(EXERCISE AIM): Reproduce every line of the data below verbatim, omitting the pictures.
——
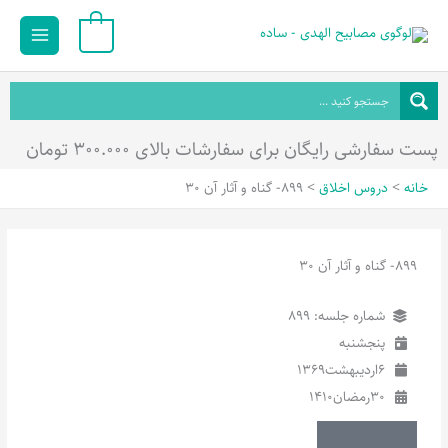
رش
Main
0
ه
Menu
حتوا
پست سفارشی رایگان برای سفارشات بالای ۳۰۰.۰۰۰ تومان
خانه
دروس اخلاق
899- گناه و آثار آن 30
899- گناه و آثار آن 30
شماره جلسه: 899
پنجشنبه
6
اردیبهشت
1369
30
رمضان
1410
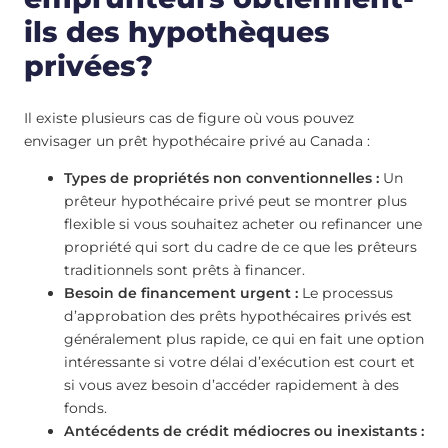
ils des hypothèques
privées?
Il existe plusieurs cas de figure où vous pouvez
envisager un prêt hypothécaire privé au Canada :
Types de propriétés non conventionnelles :
Un
prêteur hypothécaire privé peut se montrer plus
flexible si vous souhaitez acheter ou refinancer une
propriété qui sort du cadre de ce que les prêteurs
traditionnels sont prêts à financer.
Besoin de financement urgent :
Le processus
d’approbation des prêts hypothécaires privés est
généralement plus rapide, ce qui en fait une option
intéressante si votre délai d’exécution est court et
si vous avez besoin d’accéder rapidement à des
fonds.
Antécédents de crédit médiocres ou inexistants :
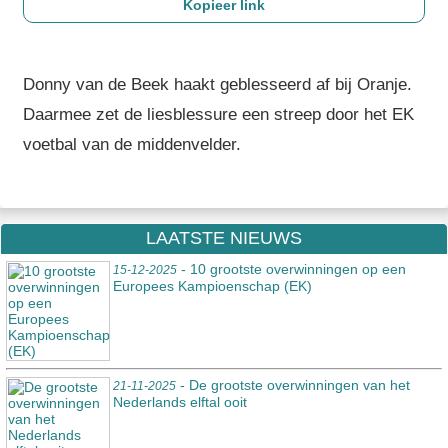
Donny van de Beek haakt geblesseerd af bij Oranje.
Daarmee zet de liesblessure een streep door het EK
voetbal van de middenvelder.
LAATSTE NIEUWS
- 10 grootste overwinningen op een
15-12-2025
Europees Kampioenschap (EK)
- De grootste overwinningen van het
21-11-2025
Nederlands elftal ooit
——
(RESULT OF THIS EXERCISE):
رش
Main
0
ه
Menu
حتوا
پست سفارشی رایگان برای سفارشات بالای ۳۰۰.۰۰۰ تومان
خانه
دروس اخلاق
899- گناه و آثار آن 30
899- گناه و آثار آن 30
شماره جلسه: 899
پنجشنبه
6
اردیبهشت
1369
30
رمضان
1410
ils des hypothèques
privées?
Il existe plusieurs cas de figure où vous pouvez
envisager un prêt hypothécaire privé au Canada :
Types de propriétés non conventionnelles :
Un
prêteur hypothécaire privé peut se montrer plus
flexible si vous souhaitez acheter ou refinancer une
propriété qui sort du cadre de ce que les prêteurs
traditionnels sont prêts à financer.
Besoin de financement urgent :
Le processus
d’approbation des prêts hypothécaires privés est
généralement plus rapide, ce qui en fait une option
intéressante si votre délai d’exécution est court et
si vous avez besoin d’accéder rapidement à des
fonds.
Antécédents de crédit médiocres ou inexistants :
Donny van de Beek haakt geblesseerd af bij Oranje.
Daarmee zet de liesblessure een streep door het EK
voetbal van de middenvelder.
LAATSTE NIEUWS
- 10 grootste overwinningen op een
15-12-2025
Europees Kampioenschap (EK)
- De grootste overwinningen van het
21-11-2025
Nederlands elftal ooit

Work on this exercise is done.